Professor inspires students, staff and faculty

Positive attitude key for professor, breast cancer survivor


Emily Collins

Jeanne Calamar assists Sam Seaikawa, 79, with an exercise during her adapted physical education class on Sept. 27.

Emily Collins, Staff Writer

Having a friendly demeanor, an obvious passion to help students and a sense of humor throughout class while maintaining a positive learning environment: these things can describe many professors on campus.

What makes Jeanne Calamar unique?  She is a three-time breast cancer survivor.

The assistant athletic director and professor of adapted and physical education returned to Cosumnes River College this semester after her second surgery and third battle with breast cancer.

“It’s not fun to have, but it has made me a stronger person,” Calamar said. “I grew more as a person after having breast cancer than I did my entire life before it.”

Calamar’s experiences have allowed her to support others.

“She’s the best person to go to when you’re having a bad day,” said Tina Nguyen, 36, a confidential administrative assistant. “She’ll make you crack up no matter what, she’s great.”

Nguyen is also a breast cancer survivor, having battled the disease beginning in 2010.

“I see her as my role model because I’ve been going through breast cancer,” Nguyen said. “She was very helpful, she kind of got me through it, not to be scared, that life is not over, she’s always positive.”

Students also feel strongly about Calamar, her influence on their lives, her positive attitude and position as a role model.

“Jeanne is inspiring,” said Gracie Sanchez, a 19-year-old kinesiology major and Calamar’s student aid. “She’s super talented, she’s such a great person to look up to as a professor.”

Humor is a big part of who Calamar is, and it’s obvious to anyone who spends time with her.

“She is so funny,” Sanchez said. “She’s so easy to talk to, she’s such a great person, super funny and makes you feel really comfortable.”

Jeanne Calamar assists Stephanie Solis, an 18-year-old undeclared major, with toe-touch crunches in her adapted physical education class on Sept. 27.
Jeanne Calamar assists Stephanie Solis, an 18-year-old undeclared major, with toe-touch crunches in her adapted physical education class on Sept. 27.

One student is in Calamar’s adapted p.e. class after having spinal fusion surgery.

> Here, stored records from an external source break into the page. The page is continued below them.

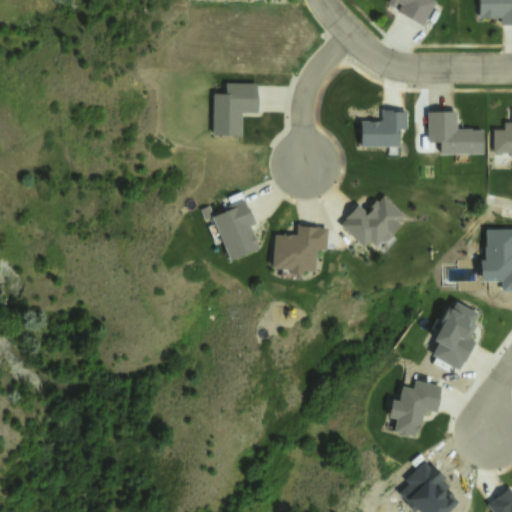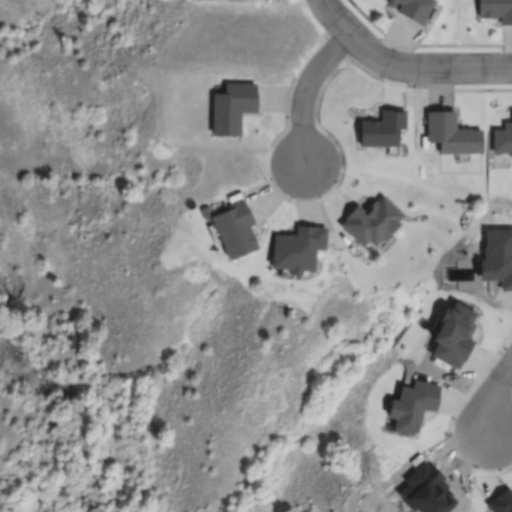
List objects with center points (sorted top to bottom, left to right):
building: (411, 7)
building: (411, 9)
building: (495, 9)
building: (494, 11)
road: (405, 71)
road: (306, 89)
building: (230, 106)
building: (231, 107)
building: (385, 133)
building: (450, 133)
building: (501, 137)
building: (454, 138)
building: (502, 139)
building: (370, 220)
building: (370, 221)
building: (233, 227)
building: (234, 228)
building: (295, 247)
building: (296, 249)
building: (498, 259)
building: (457, 337)
road: (493, 397)
building: (413, 407)
building: (504, 500)
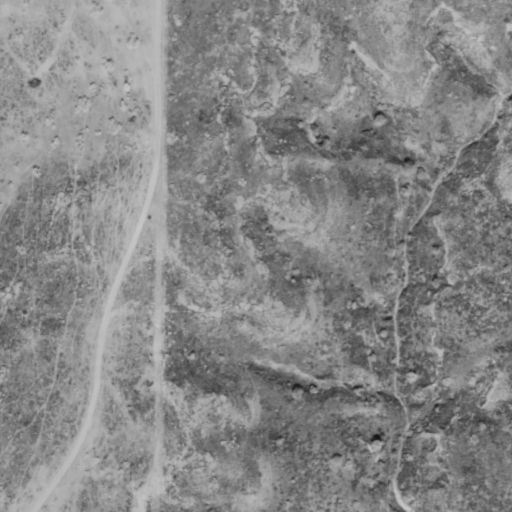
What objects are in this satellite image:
road: (123, 262)
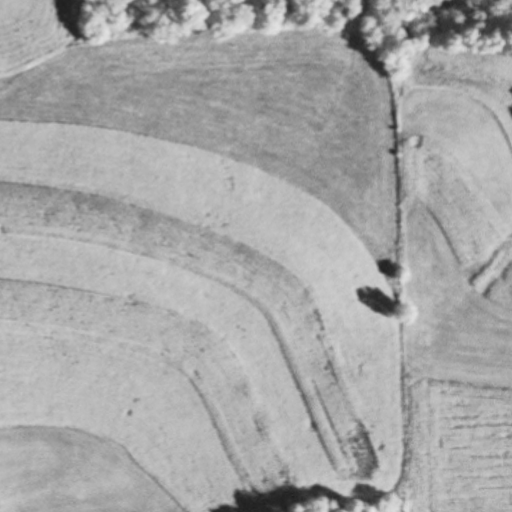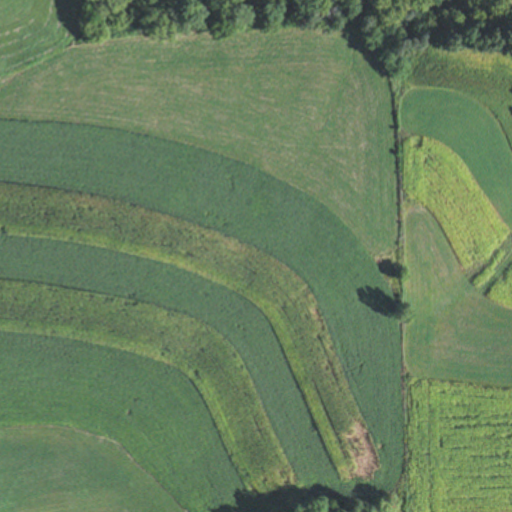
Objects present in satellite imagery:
crop: (195, 270)
crop: (453, 274)
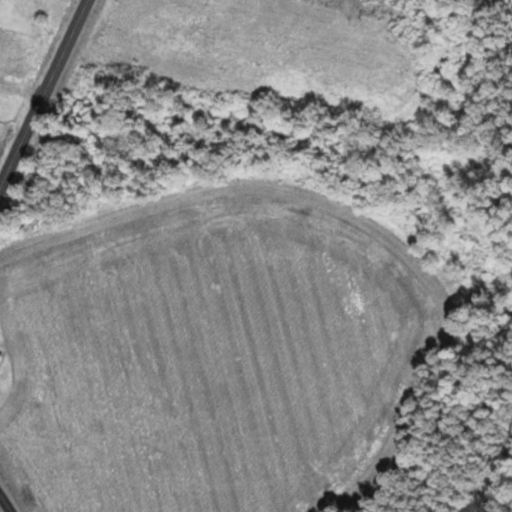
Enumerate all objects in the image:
road: (22, 91)
road: (44, 92)
road: (6, 502)
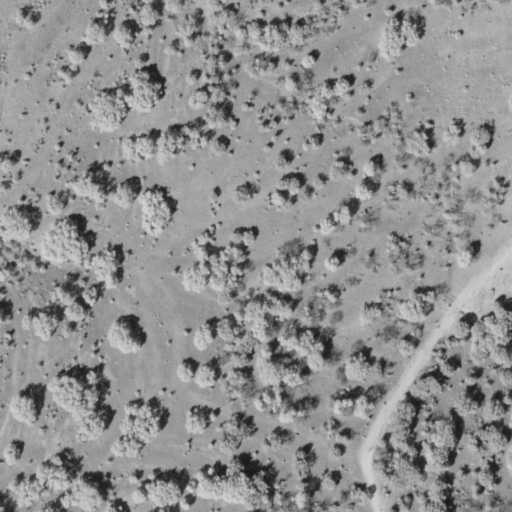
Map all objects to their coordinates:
road: (413, 371)
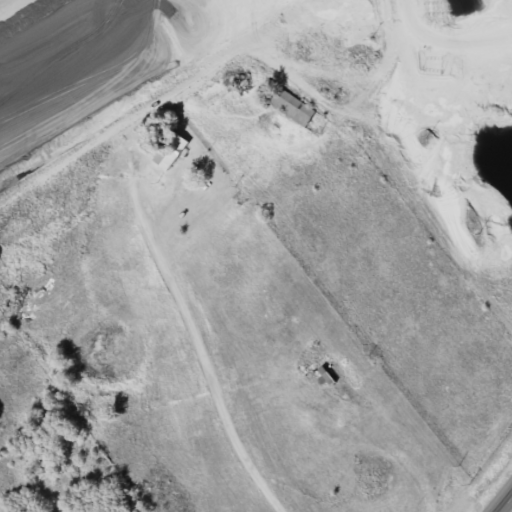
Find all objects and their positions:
road: (9, 25)
road: (242, 40)
building: (207, 49)
building: (207, 49)
building: (290, 106)
building: (290, 107)
building: (168, 150)
building: (168, 150)
road: (211, 372)
road: (508, 507)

“She’s very helpful, if I can’t do something she’s always adapted it for me,” said Katelyn Ellis, 20, a television production, photography and digital media major. “She’s really helped me to move since I had my surgery, I am able to lift things better, I’m actually able to transfer better now.”

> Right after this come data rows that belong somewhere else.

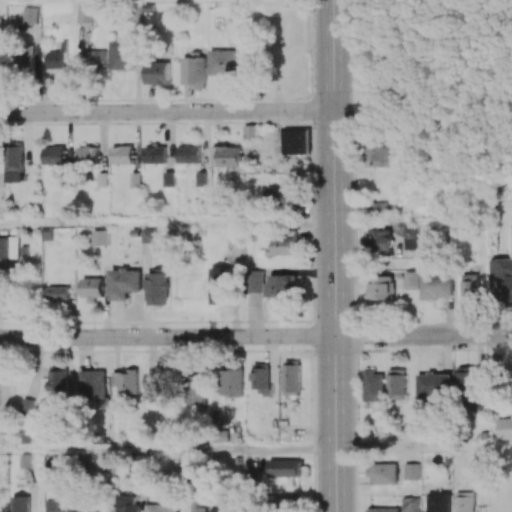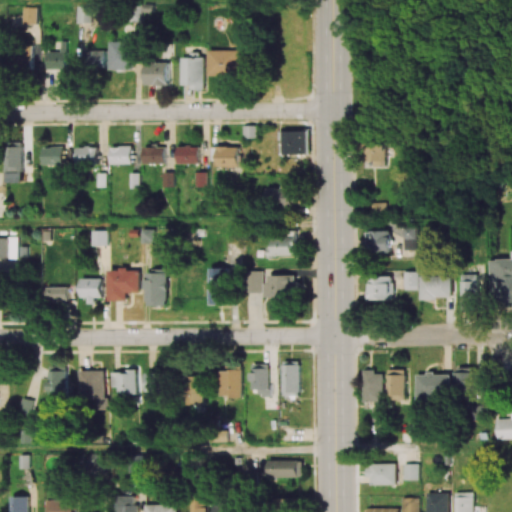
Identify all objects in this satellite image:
building: (82, 14)
building: (30, 15)
building: (120, 55)
building: (31, 57)
building: (56, 58)
building: (94, 60)
park: (448, 60)
building: (225, 62)
building: (194, 70)
building: (157, 73)
road: (167, 112)
building: (249, 131)
building: (295, 142)
building: (375, 151)
building: (189, 154)
building: (54, 155)
building: (88, 155)
building: (122, 155)
building: (155, 155)
building: (227, 156)
building: (14, 158)
building: (169, 179)
building: (201, 179)
building: (102, 180)
building: (136, 180)
building: (283, 195)
building: (380, 208)
road: (167, 224)
building: (411, 237)
building: (100, 238)
building: (379, 241)
building: (284, 246)
building: (8, 247)
road: (334, 256)
building: (499, 279)
building: (412, 280)
building: (255, 281)
building: (222, 282)
building: (124, 283)
building: (282, 286)
building: (157, 287)
building: (382, 287)
building: (437, 287)
building: (92, 288)
building: (469, 290)
building: (58, 293)
road: (422, 335)
road: (167, 337)
building: (262, 378)
building: (292, 378)
building: (125, 382)
building: (157, 382)
building: (233, 383)
building: (466, 383)
building: (59, 384)
building: (93, 384)
building: (397, 385)
building: (374, 386)
building: (434, 386)
building: (195, 389)
road: (411, 447)
road: (168, 449)
building: (90, 463)
building: (286, 468)
building: (412, 471)
building: (383, 473)
building: (439, 502)
building: (466, 502)
building: (125, 503)
building: (198, 503)
building: (19, 504)
building: (287, 504)
building: (59, 505)
building: (402, 506)
building: (226, 507)
building: (160, 508)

Calamar has equal, if not greater, enthusiasm for the class and what it can do for people.

“I love my job,” Calamar said. “I really like working in adapted p.e. and seeing the progress that all the students make.”

Calamar is also an accomplished athlete and professor.

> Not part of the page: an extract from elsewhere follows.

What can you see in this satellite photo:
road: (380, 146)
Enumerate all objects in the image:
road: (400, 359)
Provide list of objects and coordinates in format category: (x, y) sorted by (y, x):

In college she played basketball, softball, volleyball, soccer and team handball, in which she trained for the Olympics.

Because of the U.S. boycott of the games, a result of the 1979 Soviet invasion of Afghanistan, she didn’t go, Calamar said.

Calamar remains humble about her accomplishments, never mentioning that she was awarded the Adaptive Physical Educator of the Year in 2010, selected by the California Community College Physical Educators.

Another professor of physical education, Cheri LaDue, was hired the same year as Calamar, and spoke of her commitment to her students and profession. The two have worked closely together for over 10 years.

“She’s probably the hardest working individual I’ve ever met, she’s overcome a lot of obstacles,” LaDue said. “She’s stubborn when it comes to being put down, as far as having to lay low, she doesn’t like that. She’s super strong and committed to getting healthy, a real inspiration to a lot of us.”